_Task_. Reproduce verbatim the passage of the text on generative adversarial networks below that opens with the words containing "The generator network" and closes with "distinguish from real data.".

_Text segment_.
This article was published as a part of the Data Science Blogathon

What are Generative Adversarial Networks?

Generative Adversarial Networks (GANs) were developed in 2014 by Ian Goodfellow and his teammates. GAN is basically an approach to generative modeling that generates a new set of data based on training data that look like training data. GANs have two main blocks(two neural networks) which compete with each other and are able to capture, copy, and analyze the variations in a dataset.

The two models are usually called Generator and Discriminator which we will cover in Components on GANs.

GAN let’s break it into separate three parts

• Generative – To learn a generative model, which describes how data is generated in terms of a probabilistic model. In simple words, it explains how data is generated visually.
• Adversarial – The training of the model is done in an adversarial setting.
• Networks – use deep neural networks for training purposes.

The generator network takes random input (typically noise) and generates samples resembling the training data, such as images, text, or audio. Its goal is to produce samples indistinguishable from real data.

The discriminator network, on the other hand, distinguishes between real and generated samples, classifying real data as real and generated data as fake.

The training process involves an adversarial game where the generator tries to fool the discriminator, and the discriminator aims to improve its ability to distinguish real from generated data.

Over time, the generator becomes better at creating realistic samples, and the discriminator becomes more skilled at identifying them. This process ideally leads to the generator producing high-quality samples that are hard to distinguish from real data.

GAN Techniques have shown impressive results in various domains like image synthesis, text generation, and video generation, enhancing the field of generative modeling and enabling new creative applications in artificial intelligence.

• Generator Network: Takes random input to generate samples resembling training data.
• Discriminator Network: Distinguishes between real and generated samples.
• Adversarial Training: Generator tries to fool the discriminator, and the discriminator improves its distinguishing skills.
• Progression: Generator produces more realistic samples; discriminator becomes better at identifying them.
• Applications: Image synthesis, text generation, video generation, creating deepfakes, enhancing low-resolution images.

Why GANs was Developed?

Machine learning algorithms and neural networks can easily be fooled to misclassify things by adding some amount of noise to data. After adding some amount of noise, the chances of misclassifying the images increase.

Hence the small rise that, is it possible to implement something that neural networks can start visualizing new patterns like sample train data. Thus GANs were built that generate new fake results similar to the original.

_Data records_.
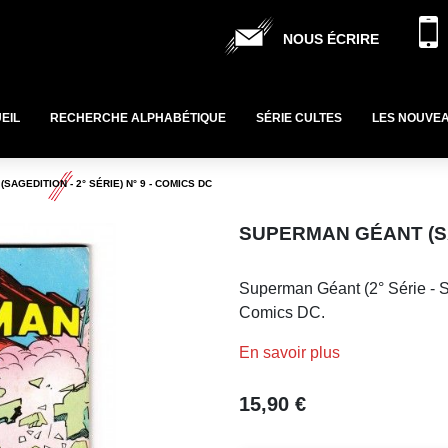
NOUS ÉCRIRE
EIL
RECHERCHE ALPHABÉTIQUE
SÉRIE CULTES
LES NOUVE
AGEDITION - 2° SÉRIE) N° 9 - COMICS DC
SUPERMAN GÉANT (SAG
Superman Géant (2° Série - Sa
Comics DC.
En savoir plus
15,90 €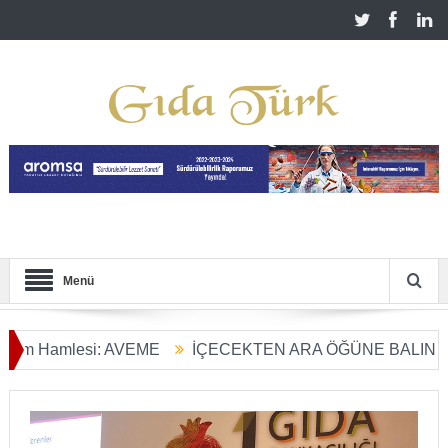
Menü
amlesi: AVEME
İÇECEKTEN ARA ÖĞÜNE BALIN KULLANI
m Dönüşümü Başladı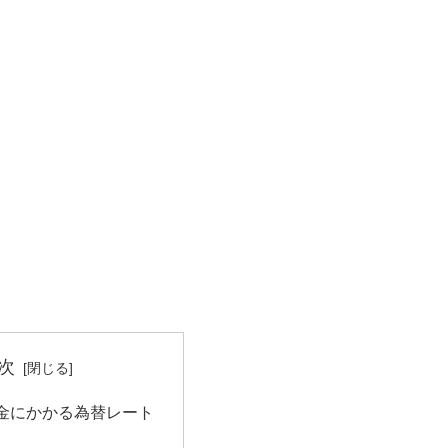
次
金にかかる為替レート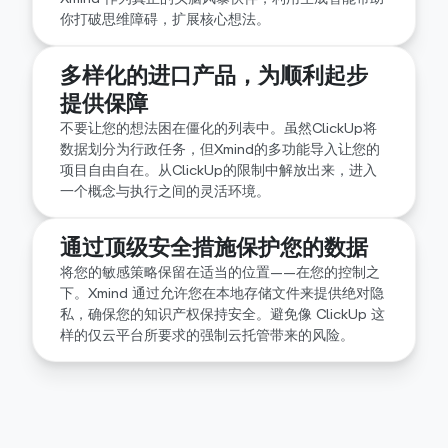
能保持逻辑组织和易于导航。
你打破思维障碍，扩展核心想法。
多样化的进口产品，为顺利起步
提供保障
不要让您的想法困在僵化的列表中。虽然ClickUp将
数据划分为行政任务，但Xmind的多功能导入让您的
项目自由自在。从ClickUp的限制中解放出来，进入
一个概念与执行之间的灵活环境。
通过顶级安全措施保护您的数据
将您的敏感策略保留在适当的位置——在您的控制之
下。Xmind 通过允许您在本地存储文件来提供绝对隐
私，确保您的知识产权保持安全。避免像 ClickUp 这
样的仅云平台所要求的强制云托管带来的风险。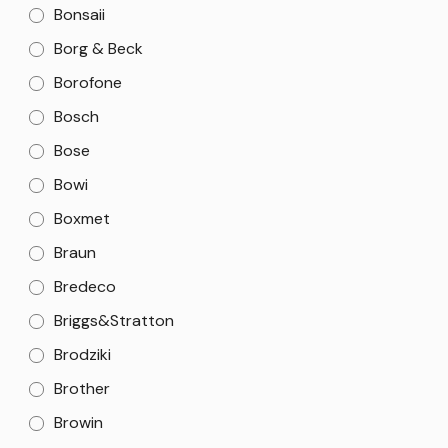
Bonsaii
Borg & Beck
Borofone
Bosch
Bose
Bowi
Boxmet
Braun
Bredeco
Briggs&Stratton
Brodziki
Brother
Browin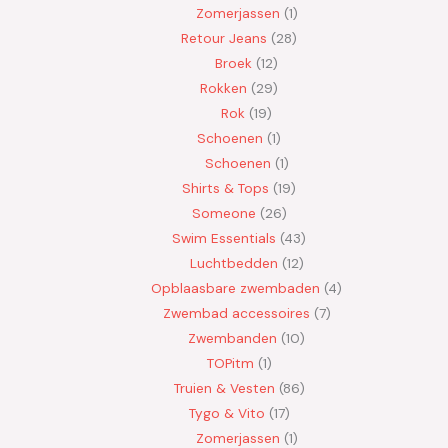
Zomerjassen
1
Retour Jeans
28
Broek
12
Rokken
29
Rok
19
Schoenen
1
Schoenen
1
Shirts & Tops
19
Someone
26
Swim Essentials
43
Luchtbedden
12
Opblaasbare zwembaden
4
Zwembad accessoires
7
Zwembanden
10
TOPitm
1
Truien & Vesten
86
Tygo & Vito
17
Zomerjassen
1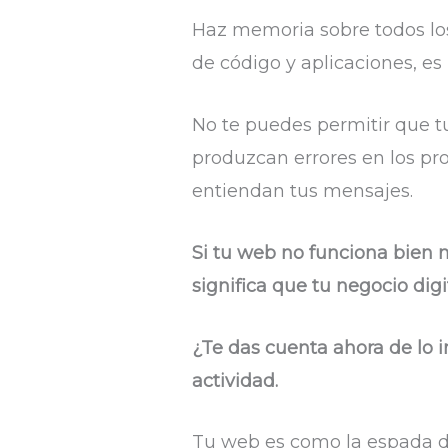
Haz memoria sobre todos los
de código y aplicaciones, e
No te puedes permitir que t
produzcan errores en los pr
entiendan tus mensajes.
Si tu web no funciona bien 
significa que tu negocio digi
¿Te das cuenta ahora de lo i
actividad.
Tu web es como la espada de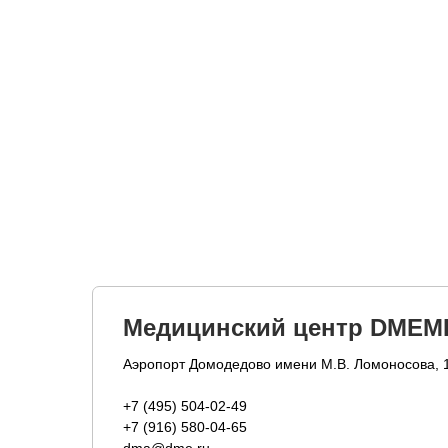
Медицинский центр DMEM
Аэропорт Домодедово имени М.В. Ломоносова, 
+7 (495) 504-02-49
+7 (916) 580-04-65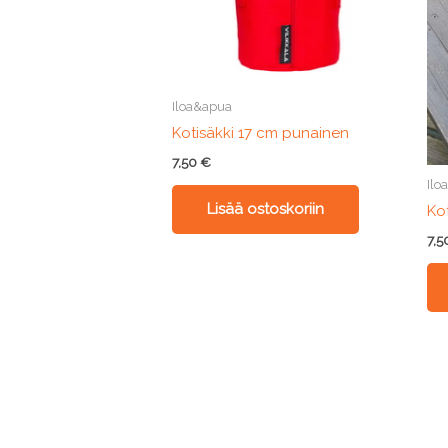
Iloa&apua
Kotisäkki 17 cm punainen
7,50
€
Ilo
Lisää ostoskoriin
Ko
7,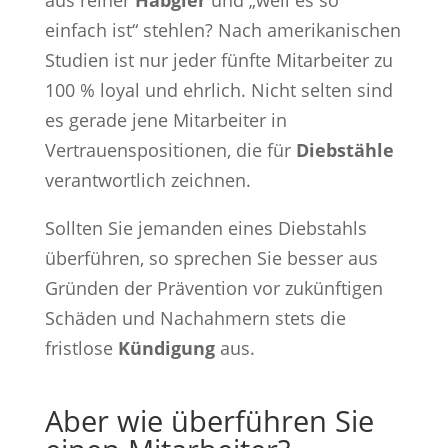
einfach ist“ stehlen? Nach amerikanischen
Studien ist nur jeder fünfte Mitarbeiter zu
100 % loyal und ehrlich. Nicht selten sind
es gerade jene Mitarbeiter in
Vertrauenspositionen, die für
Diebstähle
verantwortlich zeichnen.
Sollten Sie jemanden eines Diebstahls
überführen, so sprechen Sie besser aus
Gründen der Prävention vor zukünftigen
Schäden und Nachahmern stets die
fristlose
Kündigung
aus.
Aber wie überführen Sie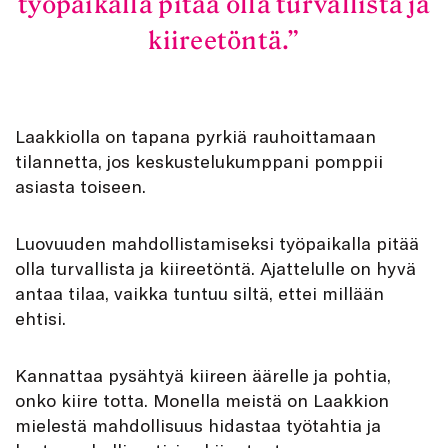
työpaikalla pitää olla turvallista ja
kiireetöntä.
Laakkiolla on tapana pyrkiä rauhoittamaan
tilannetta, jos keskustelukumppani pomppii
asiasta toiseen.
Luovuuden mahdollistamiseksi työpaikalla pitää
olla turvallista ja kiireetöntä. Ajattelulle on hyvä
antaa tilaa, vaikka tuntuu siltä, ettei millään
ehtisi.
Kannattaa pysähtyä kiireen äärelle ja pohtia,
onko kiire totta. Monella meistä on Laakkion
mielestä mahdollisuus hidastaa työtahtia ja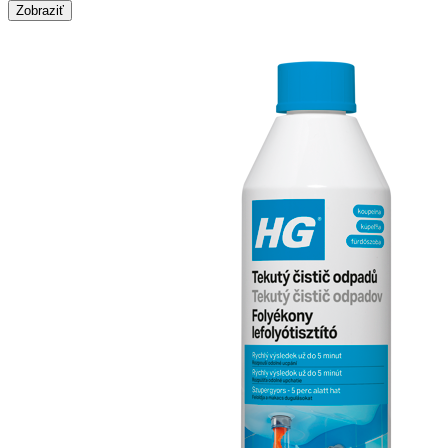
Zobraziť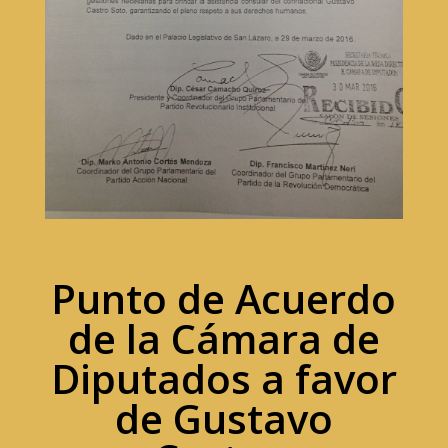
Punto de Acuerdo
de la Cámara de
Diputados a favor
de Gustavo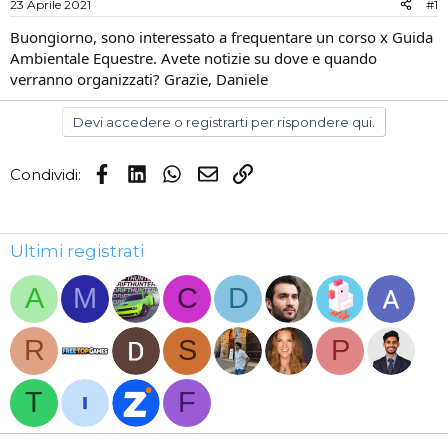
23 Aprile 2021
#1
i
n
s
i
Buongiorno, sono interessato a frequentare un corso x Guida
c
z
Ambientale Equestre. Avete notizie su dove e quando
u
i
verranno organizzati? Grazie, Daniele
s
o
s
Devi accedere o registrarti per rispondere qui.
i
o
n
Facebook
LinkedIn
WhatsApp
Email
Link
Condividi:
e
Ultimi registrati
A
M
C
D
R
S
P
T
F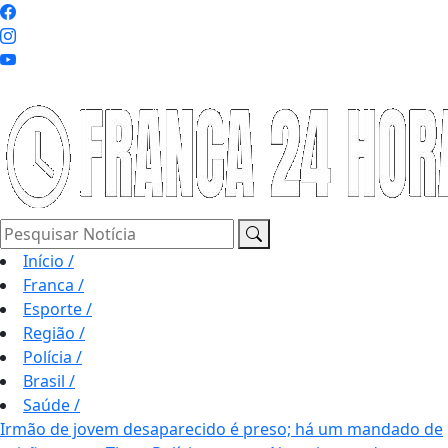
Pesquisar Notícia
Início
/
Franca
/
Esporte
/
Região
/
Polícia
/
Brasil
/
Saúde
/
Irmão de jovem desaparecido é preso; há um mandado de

_Reply_.
The generator network takes random input (typically noise) and generates samples resembling the training data, such as images, text, or audio. Its goal is to produce samples indistinguishable from real data.

The discriminator network, on the other hand, distinguishes between real and generated samples, classifying real data as real and generated data as fake.

The training process involves an adversarial game where the generator tries to fool the discriminator, and the discriminator aims to improve its ability to distinguish real from generated data.

Over time, the generator becomes better at creating realistic samples, and the discriminator becomes more skilled at identifying them. This process ideally leads to the generator producing high-quality samples that are hard to distinguish from real data.